Try it -
The response must contain the complete data, printed exactly.

Dataset content -
※ ※ ※
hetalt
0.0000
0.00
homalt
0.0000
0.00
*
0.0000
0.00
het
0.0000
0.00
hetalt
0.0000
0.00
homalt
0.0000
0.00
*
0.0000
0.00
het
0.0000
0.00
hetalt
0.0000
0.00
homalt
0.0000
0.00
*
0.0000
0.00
※ ※ ※
Exercise result -
hetalt
0.0000
0.00
homalt
0.0000
0.00
*
0.0000
0.00
het
0.0000
0.00
hetalt
0.0000
0.00
homalt
0.0000
0.00
*
0.0000
0.00
het
0.0000
0.00
hetalt
0.0000
0.00
homalt
0.0000
0.00
*
0.0000
0.00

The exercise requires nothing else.